This week we take a moment to review the Pavlok Shock Clock 2:
Item: Pavlok Shock Clock 2
Price: $145 USD
Retailer: Behavioral Technology Group, Inc.
The Shock Clock 2 works off the ideas put forth by Ivan Pavlov. Everyone has heard of Pavlov’s dogs, whom Ivan conditioned to salivate in response to hearing the dinner bell. They associated the bell with receiving food, and consequently began to salivate in preparation. What Pavlok aims to do is the same – condition people to associate negative behaviors with a shock, eventually leading to the elimination of undesirable behaviors.
There are a number of behaviors Pavlok devices may help eliminate, but the focus of the Shock Clock 2 is to aid in waking up on time. Once the alarm has been set, the device will vibrate or beep (or both, according to your settings) to alert you.
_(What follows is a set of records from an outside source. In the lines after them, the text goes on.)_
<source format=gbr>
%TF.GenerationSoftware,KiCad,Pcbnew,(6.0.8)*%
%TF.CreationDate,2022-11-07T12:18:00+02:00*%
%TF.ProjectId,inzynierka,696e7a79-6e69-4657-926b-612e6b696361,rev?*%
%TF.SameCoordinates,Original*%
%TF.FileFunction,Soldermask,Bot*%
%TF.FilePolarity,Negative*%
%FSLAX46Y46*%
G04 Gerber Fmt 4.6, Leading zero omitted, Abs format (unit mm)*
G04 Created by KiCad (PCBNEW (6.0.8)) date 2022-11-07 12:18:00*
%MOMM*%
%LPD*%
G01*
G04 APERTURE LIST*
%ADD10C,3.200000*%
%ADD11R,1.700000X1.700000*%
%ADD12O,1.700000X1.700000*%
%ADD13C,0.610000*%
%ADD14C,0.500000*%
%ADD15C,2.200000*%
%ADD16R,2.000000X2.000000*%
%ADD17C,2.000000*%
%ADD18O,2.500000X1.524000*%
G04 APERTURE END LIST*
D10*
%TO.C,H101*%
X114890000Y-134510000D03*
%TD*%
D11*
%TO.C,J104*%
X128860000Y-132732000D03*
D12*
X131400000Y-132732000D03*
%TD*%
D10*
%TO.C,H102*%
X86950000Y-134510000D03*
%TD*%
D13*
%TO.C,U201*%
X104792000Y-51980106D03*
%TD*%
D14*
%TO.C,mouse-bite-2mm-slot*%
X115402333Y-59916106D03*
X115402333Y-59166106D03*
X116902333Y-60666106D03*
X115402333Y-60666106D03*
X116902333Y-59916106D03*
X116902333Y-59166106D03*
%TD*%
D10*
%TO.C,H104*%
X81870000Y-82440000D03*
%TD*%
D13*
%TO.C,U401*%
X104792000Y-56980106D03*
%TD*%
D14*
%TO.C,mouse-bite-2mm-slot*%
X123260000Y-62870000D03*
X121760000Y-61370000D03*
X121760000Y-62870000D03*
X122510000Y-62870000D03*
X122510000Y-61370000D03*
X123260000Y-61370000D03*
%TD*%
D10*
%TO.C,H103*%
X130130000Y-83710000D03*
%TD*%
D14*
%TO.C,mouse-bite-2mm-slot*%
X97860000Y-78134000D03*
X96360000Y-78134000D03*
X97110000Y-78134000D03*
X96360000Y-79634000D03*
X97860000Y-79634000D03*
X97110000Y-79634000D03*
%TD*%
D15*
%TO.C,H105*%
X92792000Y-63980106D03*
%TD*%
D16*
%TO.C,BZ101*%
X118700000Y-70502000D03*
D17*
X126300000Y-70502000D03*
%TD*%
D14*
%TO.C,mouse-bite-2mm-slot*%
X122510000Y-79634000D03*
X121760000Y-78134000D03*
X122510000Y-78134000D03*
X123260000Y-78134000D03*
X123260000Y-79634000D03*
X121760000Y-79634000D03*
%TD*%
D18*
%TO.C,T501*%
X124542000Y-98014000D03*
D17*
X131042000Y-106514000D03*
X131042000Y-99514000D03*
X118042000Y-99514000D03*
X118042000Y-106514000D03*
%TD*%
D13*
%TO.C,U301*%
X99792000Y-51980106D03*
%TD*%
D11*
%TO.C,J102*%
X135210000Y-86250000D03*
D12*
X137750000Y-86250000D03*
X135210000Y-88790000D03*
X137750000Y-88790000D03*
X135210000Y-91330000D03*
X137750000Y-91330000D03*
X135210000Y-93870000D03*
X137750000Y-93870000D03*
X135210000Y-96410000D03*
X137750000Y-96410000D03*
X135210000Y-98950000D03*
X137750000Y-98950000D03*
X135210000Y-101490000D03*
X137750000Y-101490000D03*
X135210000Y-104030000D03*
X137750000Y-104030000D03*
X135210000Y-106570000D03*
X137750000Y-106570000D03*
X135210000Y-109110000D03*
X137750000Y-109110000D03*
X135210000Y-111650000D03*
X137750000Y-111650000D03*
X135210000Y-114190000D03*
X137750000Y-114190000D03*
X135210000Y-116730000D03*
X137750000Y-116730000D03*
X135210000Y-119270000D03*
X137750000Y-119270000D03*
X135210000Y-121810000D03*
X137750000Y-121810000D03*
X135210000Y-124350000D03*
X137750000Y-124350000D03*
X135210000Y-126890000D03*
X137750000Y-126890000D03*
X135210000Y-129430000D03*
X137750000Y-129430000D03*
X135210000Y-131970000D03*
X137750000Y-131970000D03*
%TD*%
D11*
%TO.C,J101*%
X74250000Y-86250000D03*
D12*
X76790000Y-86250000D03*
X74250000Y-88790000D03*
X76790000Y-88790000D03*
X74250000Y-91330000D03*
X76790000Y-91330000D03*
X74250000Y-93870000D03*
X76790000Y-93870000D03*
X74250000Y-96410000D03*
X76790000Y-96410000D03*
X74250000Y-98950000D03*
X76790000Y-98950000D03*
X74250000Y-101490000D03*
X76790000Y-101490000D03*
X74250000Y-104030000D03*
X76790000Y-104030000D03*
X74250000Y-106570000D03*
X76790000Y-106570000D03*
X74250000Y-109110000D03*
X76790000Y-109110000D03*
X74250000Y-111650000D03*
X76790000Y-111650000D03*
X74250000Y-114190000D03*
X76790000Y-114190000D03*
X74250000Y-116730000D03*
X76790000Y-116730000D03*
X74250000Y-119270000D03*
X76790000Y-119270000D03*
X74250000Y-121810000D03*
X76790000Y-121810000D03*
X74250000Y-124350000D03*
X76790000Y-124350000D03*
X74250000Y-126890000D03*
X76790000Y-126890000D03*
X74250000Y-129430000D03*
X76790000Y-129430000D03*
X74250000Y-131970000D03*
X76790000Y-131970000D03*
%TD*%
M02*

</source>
If you ignore it, or decide to go back to sleep, a shock is administered as a consequence. The goal is to wake up the first time to avoid the shock. Some notable features of the device include:
- Adjustable shock levels
- Free app from which to control the device
- Highly adjustable strap
- Option to set multiple alarms throughout the day
Effective: The device did wake me up on time. There was a slight vibration and after, when I didn’t respond by getting up and moving around, a shock. The shock was very effective in waking my mind so that I was alert and didn’t want to fall back asleep.
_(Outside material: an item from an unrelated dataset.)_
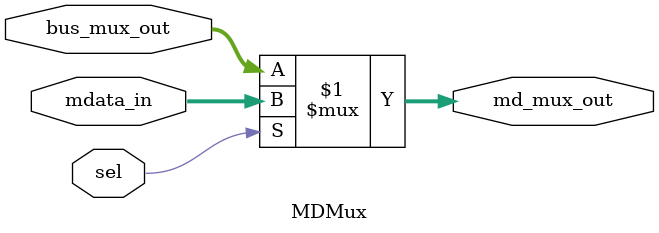
<source format=v>
module MDMux (input [31:0] bus_mux_out, mdata_in, input sel, output [31:0] md_mux_out);
	assign md_mux_out = sel ? mdata_in:bus_mux_out;
endmodule
</source>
Free App: The device itself only has one button, but everything from shock levels to what habit you want to work on can be configured through the app. There is also a helpful “Explore” section in the app where self-help books and articles can be found.
Adjustable Shock Levels: I do not enjoy being shocked, which is the whole point of the device in curing bad habits, but the amount of shock felt is adjustable. The shock can be adjusted from 0-100%, increasing in 10% increments. I kept it at 20% and definitely felt it.
They Welcome Feedback: One feature of the app I was most impressed with was their welcoming of feedback. The company realizes their product is new and is open to suggestions on how to make it better.
Uncomfortable Wrist Strap: The strap on the Shock Clock is not very comfortable. It uses a magnet to fasten, which makes it highly adjustable, but the strap itself pulls on hairs on your arm. It is not unbearable, but for someone with very hairy arms this could be unpleasant. The magnet also does not secure well. As I moved around in bed, it came loose and had to be re-fastened.
Bulky: It’s not like wearing a normal watch. The main piece of it is rather bulky when sitting on the wrist, again making it hard to get a comfortable fit. It also causes the device to be more noticeable than one may like.
Little Instruction On Use: There was no user manual that came with my device. The app and website provide some instruction but more would be helpful, especially in getting started.
I think the idea the company is going for is a great one. Habits are hard to change, and providing some sort of consequence to complacency (like a shock) is sure to motivate an actual change. I myself found it very effective in waking up on time.
The only things I would change is the comfort of the device and its ease of use. Especially considering the device is promoted as a more effective alarm clock, it should be more comfortable to wear while sleeping. Also, more instruction on how it can be used, perhaps some video demos of the app, would be extremely helpful for users.